Step-by-step explanation:
The question of why the limit of sinx/x equals 1 as x approaches zero is a classic problem in calculus related to the concept of limits. The intuition behind this limit involves the unit circle and the properties of sine as an angle approaches zero. On the unit circle, the length of the arc approaches the length of the tangent line to the circle as the angle approaches zero, corresponding to the sine of the angle and the angle itself when measured in radians, respectively.
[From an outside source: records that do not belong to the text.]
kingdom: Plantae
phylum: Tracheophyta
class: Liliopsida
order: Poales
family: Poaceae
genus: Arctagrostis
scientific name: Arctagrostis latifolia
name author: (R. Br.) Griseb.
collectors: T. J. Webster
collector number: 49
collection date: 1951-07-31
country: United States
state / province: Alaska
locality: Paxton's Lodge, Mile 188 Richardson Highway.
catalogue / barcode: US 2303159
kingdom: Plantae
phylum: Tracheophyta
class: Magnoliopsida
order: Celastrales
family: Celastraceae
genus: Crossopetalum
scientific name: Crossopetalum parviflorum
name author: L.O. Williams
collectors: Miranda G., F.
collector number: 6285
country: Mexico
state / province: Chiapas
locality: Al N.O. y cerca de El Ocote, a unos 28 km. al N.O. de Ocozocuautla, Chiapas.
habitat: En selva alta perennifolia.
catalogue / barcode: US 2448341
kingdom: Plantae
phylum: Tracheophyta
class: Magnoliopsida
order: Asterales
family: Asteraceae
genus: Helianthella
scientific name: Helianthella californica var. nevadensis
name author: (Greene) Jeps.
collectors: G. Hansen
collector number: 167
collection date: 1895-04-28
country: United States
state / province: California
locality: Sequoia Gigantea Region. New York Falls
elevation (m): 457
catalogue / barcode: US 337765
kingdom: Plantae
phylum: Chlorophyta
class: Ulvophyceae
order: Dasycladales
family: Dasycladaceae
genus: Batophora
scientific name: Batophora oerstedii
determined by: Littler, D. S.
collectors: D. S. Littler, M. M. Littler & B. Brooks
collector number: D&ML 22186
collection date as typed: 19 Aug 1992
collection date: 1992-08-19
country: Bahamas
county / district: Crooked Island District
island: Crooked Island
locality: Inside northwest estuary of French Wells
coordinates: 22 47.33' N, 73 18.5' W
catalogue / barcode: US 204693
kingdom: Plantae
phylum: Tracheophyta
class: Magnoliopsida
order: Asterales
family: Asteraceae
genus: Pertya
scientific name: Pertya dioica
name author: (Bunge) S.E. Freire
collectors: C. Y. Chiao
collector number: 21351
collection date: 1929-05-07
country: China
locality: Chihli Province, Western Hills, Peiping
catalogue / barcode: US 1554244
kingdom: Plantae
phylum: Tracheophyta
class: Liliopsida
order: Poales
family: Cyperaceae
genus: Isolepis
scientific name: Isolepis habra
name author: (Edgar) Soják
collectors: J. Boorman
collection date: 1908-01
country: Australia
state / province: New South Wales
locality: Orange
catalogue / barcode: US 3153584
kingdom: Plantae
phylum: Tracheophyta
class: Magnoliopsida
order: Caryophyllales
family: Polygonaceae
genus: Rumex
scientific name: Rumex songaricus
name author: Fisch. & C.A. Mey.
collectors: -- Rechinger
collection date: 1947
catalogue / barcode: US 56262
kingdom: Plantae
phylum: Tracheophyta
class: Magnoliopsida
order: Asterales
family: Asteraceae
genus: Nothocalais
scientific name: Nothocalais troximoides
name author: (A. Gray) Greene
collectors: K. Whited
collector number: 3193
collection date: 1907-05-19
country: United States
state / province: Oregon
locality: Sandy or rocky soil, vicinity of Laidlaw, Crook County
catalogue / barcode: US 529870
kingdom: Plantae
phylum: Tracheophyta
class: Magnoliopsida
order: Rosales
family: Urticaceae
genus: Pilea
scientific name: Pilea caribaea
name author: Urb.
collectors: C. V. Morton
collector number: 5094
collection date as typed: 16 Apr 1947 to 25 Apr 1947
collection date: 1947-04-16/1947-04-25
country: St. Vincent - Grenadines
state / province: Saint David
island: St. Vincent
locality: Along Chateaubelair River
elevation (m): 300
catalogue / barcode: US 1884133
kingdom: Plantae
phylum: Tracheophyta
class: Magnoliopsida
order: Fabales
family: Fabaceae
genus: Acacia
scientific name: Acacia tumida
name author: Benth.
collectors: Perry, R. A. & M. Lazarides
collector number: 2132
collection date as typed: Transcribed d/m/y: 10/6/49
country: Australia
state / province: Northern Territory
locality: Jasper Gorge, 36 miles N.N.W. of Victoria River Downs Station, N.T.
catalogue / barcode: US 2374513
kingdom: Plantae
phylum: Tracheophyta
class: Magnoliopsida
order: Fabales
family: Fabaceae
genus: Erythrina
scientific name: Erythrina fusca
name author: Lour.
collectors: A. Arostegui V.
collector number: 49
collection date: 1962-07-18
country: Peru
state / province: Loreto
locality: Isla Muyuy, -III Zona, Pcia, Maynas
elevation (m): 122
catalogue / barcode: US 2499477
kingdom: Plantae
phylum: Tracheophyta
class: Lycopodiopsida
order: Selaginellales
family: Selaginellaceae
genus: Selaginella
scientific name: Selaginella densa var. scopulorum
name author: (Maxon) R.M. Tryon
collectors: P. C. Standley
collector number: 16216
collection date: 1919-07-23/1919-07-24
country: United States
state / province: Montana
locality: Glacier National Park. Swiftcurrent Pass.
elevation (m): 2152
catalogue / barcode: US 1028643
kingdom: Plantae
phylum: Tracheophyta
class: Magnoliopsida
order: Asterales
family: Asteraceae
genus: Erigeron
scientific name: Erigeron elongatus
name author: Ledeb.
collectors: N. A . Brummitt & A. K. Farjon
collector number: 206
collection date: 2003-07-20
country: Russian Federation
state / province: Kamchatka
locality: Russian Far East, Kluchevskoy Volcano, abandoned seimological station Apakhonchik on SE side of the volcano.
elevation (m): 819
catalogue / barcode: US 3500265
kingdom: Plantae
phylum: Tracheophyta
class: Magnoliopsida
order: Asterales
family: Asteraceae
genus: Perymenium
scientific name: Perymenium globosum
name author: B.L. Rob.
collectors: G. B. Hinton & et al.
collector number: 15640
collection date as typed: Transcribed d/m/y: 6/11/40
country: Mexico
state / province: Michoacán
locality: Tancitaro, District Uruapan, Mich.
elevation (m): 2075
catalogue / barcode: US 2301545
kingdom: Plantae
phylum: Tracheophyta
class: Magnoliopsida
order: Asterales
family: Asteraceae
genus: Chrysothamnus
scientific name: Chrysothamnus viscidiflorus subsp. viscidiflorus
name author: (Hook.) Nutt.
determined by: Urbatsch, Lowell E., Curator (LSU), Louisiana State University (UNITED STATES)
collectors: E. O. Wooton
Thus, as the angle (x in this case) gets infinitesimally small, the sine of the angle and the angle become nearly equal, making their ratio approach 1.More formally, this limit can be proven using L'Hôpital's Rule or by constructing a geometric proof involving squeezing the value of sin(x) between two functions that both have the same limit as x approaches zero.
The mathematical expression of this is such that as long as we perform the same operation on both sides of the equals sign, we maintain an equality. Since any fraction with the same quantity in the numerator and the denominator equals 1, this is why the aforementioned limit results in the value of 1.